Little-known Italy – RAVENNA

Coat of Arms of the City of Ravenna

Coat of Arms of Ravenna

A few miles south of Venice, in Emilia Romagna, the enterprising traveler will find the city of Ravenna. This city is easily bypassed, it is not on most tourist itineraries nor does it generally host internationally advertised events such La Biennale di Venezia or La Fiera di Milano. It is nevertheless a city of capital importance both artistically and historically. And it offers a glimpse of that urbanely unhurried Italian lifestyle that most people seek when they visit the country.

The beginnings of Ravenna are uncertain, though scholarly opinion inclines towards an Etruscan origin. The city was never conquered by the Romans, rather, it was accepted into the Republic as a federated town. Ravenna was an important outpost during the period of ascendancy of the Western Empire, becoming its capital in its twilight, just before the Empire’s fall to the German foederati chieftain, Odoacer. It was then the capital of the first Kingdom of Italy, and continued in this role after Theodoric slew Odoacer and took over his kingdom. Retaken eventually by the Byzantines, Ravenna became the seat of Byzantine power in Italy (the Exarchate of Ravenna), until the Byzantines’ final expulsion by the Longobards. Ravenna’s distinguished history continued under the popes, until its unification with the newly-minted Kingdom of Italy in 1861.

The art and monuments of Ravenna are equally compelling. Because of its preeminent role during the Byzantine period, Ravenna is a veritable treasure trove of Byzantine art, particularly mosaics. Spectacular samples are seen in the Neonian Baptistery, the Mausoleum of Gallia Placidia, the Basilica of Sant’ Apollinare in Classe, the Basilica of Sant’ Apollinare Nuovo, the Basilica of San Vitale, and in other venues. Other attractions to be visited are the Mausoleum of Theodoric, and the Tomb of Dante Alighieri.

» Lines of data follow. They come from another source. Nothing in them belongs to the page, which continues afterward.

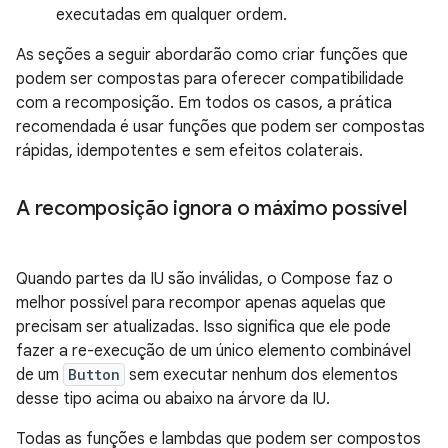
executadas em qualquer ordem.
As seções a seguir abordarão como criar funções que
podem ser compostas para oferecer compatibilidade
com a recomposição. Em todos os casos, a prática
recomendada é usar funções que podem ser compostas
rápidas, idempotentes e sem efeitos colaterais.
A recomposição ignora o máximo possível
Quando partes da IU são inválidas, o Compose faz o
melhor possível para recompor apenas aquelas que
precisam ser atualizadas. Isso significa que ele pode
fazer a re-execução de um único elemento combinável
de um
Button
sem executar nenhum dos elementos
desse tipo acima ou abaixo na árvore da IU.
Todas as funções e lambdas que podem ser compostos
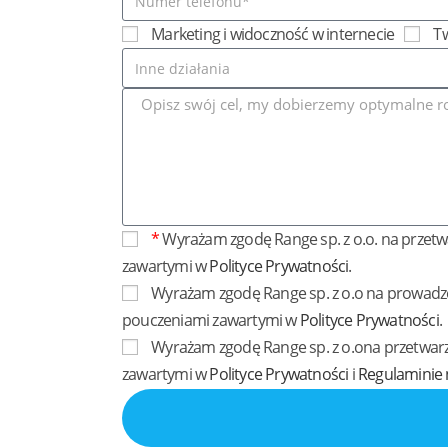
Marketing i widoczność w internecie
Tw
*
Wyrażam zgodę Range sp. z o.o. na przet
zawartymi w
Polityce Prywatności
.
Wyrażam zgodę Range sp. z o.o na prowadze
pouczeniami zawartymi w
Polityce Prywatności
.
Wyrażam zgodę Range sp. z o.ona przetwarz
zawartymi w
Polityce Prywatności
i
Regulaminie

The Ravenna of today is a lovely city generally free of the urban ills that afflict larger cities in Italy and elsewhere. Its compact size and relative lack of motorized traffic makes it perfect for walking tours. Its cuisine is the cuisine of Romagna, that is to say, among the best in Italy. It should be a priority for the sophisticated traveler who has exhausted the better-known treasures of Rome, Venice, and Florence.